Step 3 - The ignition system in your car is designed to operate at high voltage. If moisture is present inside of components like the distributor cap it can cause internal ignition crossfire. This crossfire condition can allow the electrical discharge for a particular spark plug circuit to transfer to a alternative cylinder. Depending on were the cylinder is in the combustion process it can produce a backfire in either the intake or exhaust systems. To check for this condition remove the distributor cap and inspect for moisture. If moisture is present dry components thoroughly and reassemble. (Some cars are not equipped with a distributor)
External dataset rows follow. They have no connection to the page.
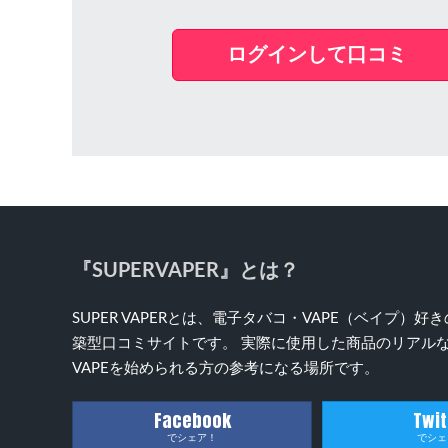
ログインして口コミ
『SUPERVAPER』とは？
SUPER VAPERとは、電子タバコ・VAPE（ベイプ
築型口コミサイトです。 実際に使用した商品のリアルな
VAPEを始められる方の参考になる場所です。
Facebook
Twit
でシェア！
でシェ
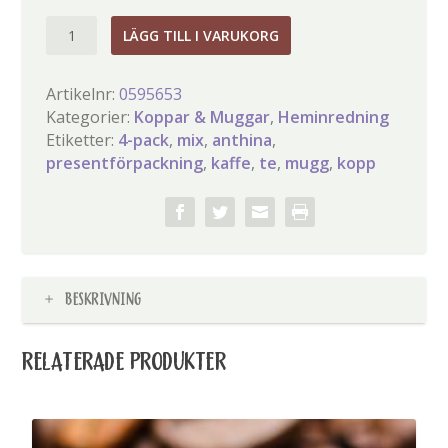
Anthina
LÄGG TILL I VARUKORG
Mix
4
Artikelnr:
0595653
muggar
Kategorier:
Koppar & Muggar
,
Heminredning
mängd
Etiketter:
4-pack
,
mix
,
anthina
,
presentförpackning
,
kaffe
,
te
,
mugg
,
kopp
BESKRIVNING
RELATERADE PRODUKTER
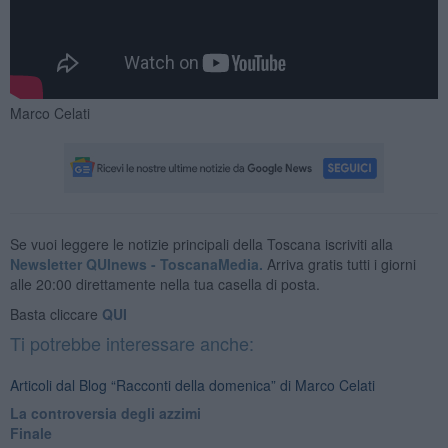
Marco Celati
Se vuoi leggere le notizie principali della Toscana iscriviti alla
Newsletter QUInews - ToscanaMedia.
Arriva gratis tutti i giorni
alle 20:00 direttamente nella tua casella di posta.
Basta cliccare
QUI
Ti potrebbe interessare anche:
Articoli dal Blog “Racconti della domenica” di Marco Celati
La controversia degli azzimi
Finale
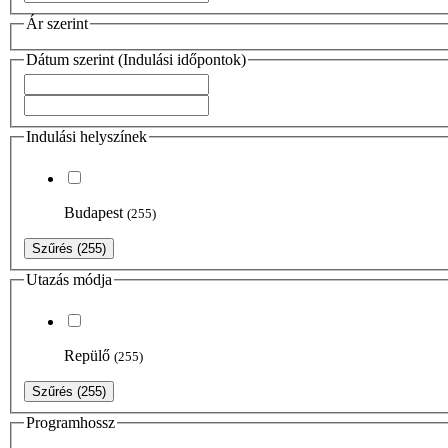
Ár szerint
Dátum szerint (Indulási időpontok)
Indulási helyszínek
Budapest
(255)
Szűrés
(255)
Utazás módja
Repülő
(255)
Szűrés
(255)
Programhossz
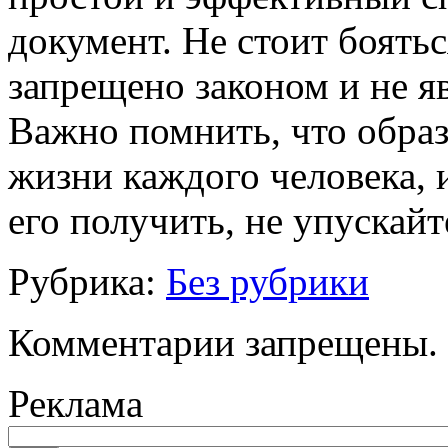
документ. Не стоит боятьс
запрещено законом и не я
Важно помнить, что образ
жизни каждого человека, и
его получить, не упускайте
Рубрика:
Без рубрики
Комментарии запрещены.
Реклама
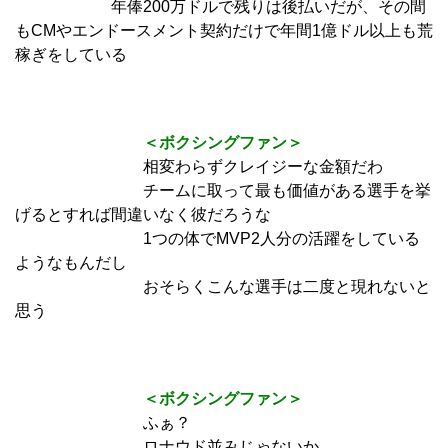
年俸200万ドルで残りは後払いだが、その間
もCMやエンドースメント契約だけで年間1億ドル以上も荒
稼ぎをしている
＜ボクシングファン＞
相変わらずクレイジーな金額だわ
チームに取って最も価値がある選手を挙
げるとすれば間違いなく彼だろうな
1つの体でMVP2人分の活躍をしている
ようなもんだし
おそらくこんな選手は二度と現れないと
思う
＜ボクシングファン＞
ふぁ？
ロナウド並みじゃないか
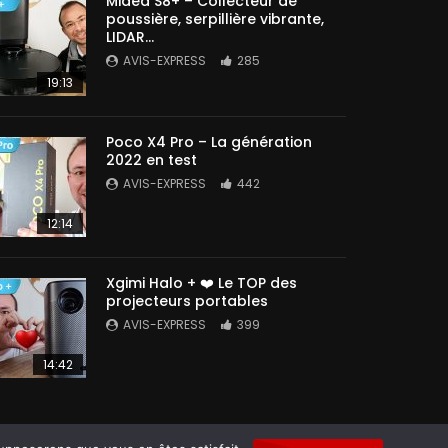
Midea S8+ – Collecteur de
poussière, serpillière vibrante,
LIDAR…
AVIS-EXPRESS
285
19:13
Poco X4 Pro – La génération
2022 en test
AVIS-EXPRESS
442
12:14
Xgimi Halo + ❤️ Le TOP des
projecteurs portables
AVIS-EXPRESS
399
14:42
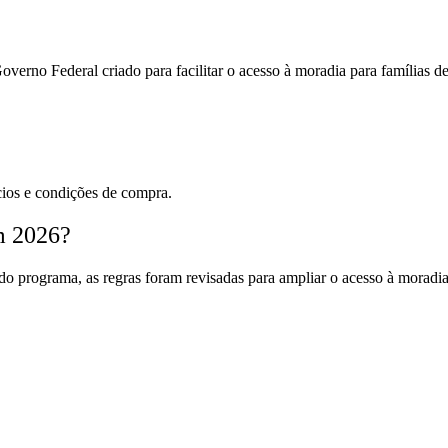
o Federal criado para facilitar o acesso à moradia para famílias de 
cios e condições de compra.
m 2026?
 programa, as regras foram revisadas para ampliar o acesso à moradi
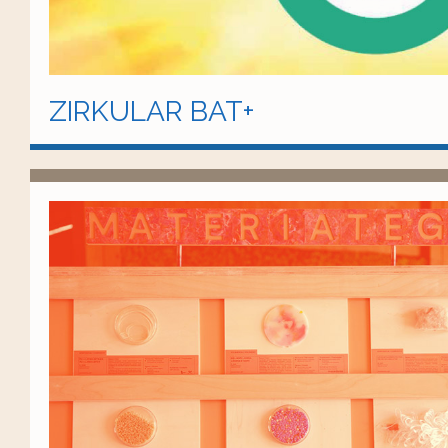
ZIRKULAR BAT+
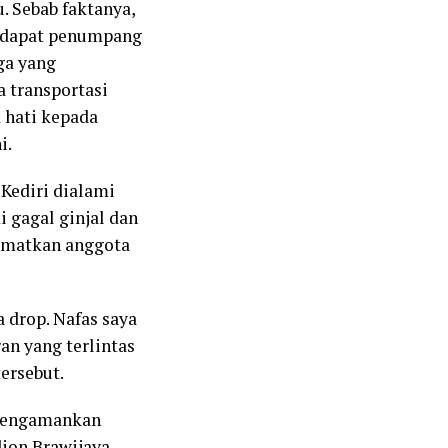
. Sebab faktanya,
endapat penumpang
ga yang
 transportasi
k hati kepada
i.
Kediri dialami
i gagal ginjal dan
lamatkan anggota
a drop. Nafas saya
an yang terlintas
ersebut.
 mengamankan
ion Brawijaya.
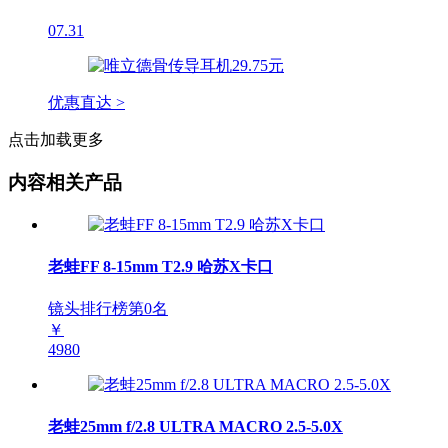
07.31
优惠直达 >
点击加载更多
内容相关产品
老蛙FF 8-15mm T2.9 哈苏X卡口
镜头排行榜第
0
名
￥
4980
老蛙25mm f/2.8 ULTRA MACRO 2.5-5.0X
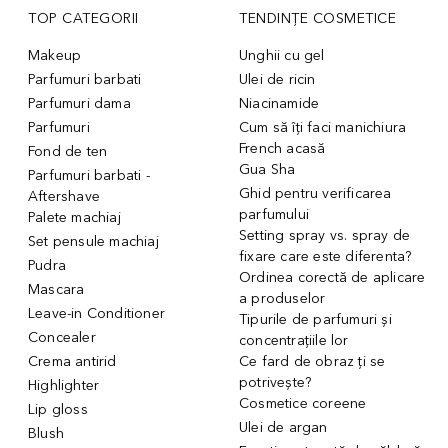
TOP CATEGORII
TENDINȚE COSMETICE
Makeup
Unghii cu gel
Parfumuri barbati
Ulei de ricin
Parfumuri dama
Niacinamide
Parfumuri
Cum să îți faci manichiura
French acasă
Fond de ten
Gua Sha
Parfumuri barbati -
Ghid pentru verificarea
Aftershave
parfumului
Palete machiaj
Setting spray vs. spray de
Set pensule machiaj
fixare care este diferenta?
Pudra
Ordinea corectă de aplicare
Mascara
a produselor
Leave-in Conditioner
Tipurile de parfumuri și
Concealer
concentrațiile lor
Crema antirid
Ce fard de obraz ți se
potrivește?
Highlighter
Cosmetice coreene
Lip gloss
Ulei de argan
Blush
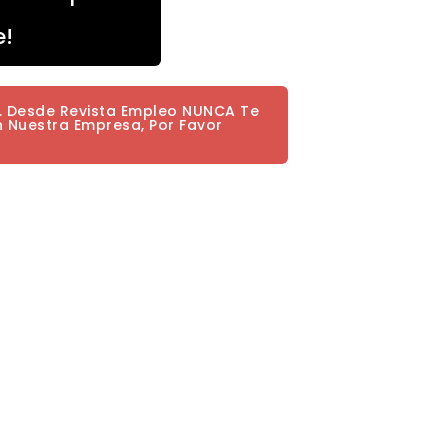
e!
a. Desde Revista Empleo NUNCA Te
n Nuestra Empresa, Por Favor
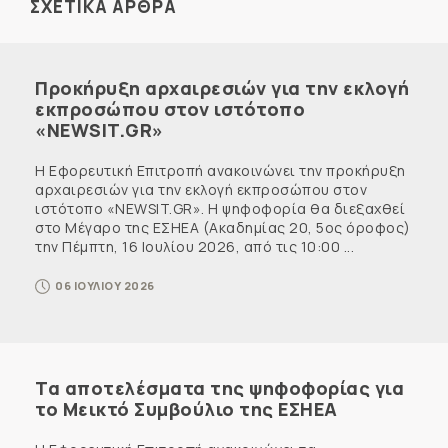
ΣΧΕΤΙΚΑ ΑΡΘΡΑ
Προκήρυξη αρχαιρεσιών για την εκλογή
εκπροσώπου στον ιστότοπο
«NEWSIT.GR»
Η Εφορευτική Επιτροπή ανακοινώνει την προκήρυξη
αρχαιρεσιών για την εκλογή εκπροσώπου στον
ιστότοπο «NEWSIT.GR». Η ψηφοφορία θα διεξαχθεί
στο Μέγαρο της ΕΣΗΕΑ (Ακαδημίας 20, 5ος όροφος)
την Πέμπτη, 16 Ιουλίου 2026, από τις 10:00 ...
06 ΙΟΥΛΙΟΥ 2026
Τα αποτελέσματα της ψηφοφορίας για
το Μεικτό Συμβούλιο της ΕΣΗΕΑ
Step 4 - The engine in your car is designed to run on a specific ratio of air to fuel (14 to 1). If this ratio increases by withholding fuel it can cause the engine to back fire through the intake system. The number one reason for this condition is a plugged fuel filter. If your fuel filter has not been changed for over 30,000 miles it probably needs to be changed. Remove the fuel filter and inspect if dirt is observed replace the filter. How to change a fuel filter. (Note: some cars fuel filter is located in the gas tank and are not serviceable).
Step 5 - Your engine's fuel injection system is designed to supply fuel from the gas tank under a specific pressure. If this pressure is allowed to decrease intermitted or regularly by a faulty fuel pump it can cause an engine backfire. Fuel pump that fails intermitted can be tricky to find. Check fuel pump pressure.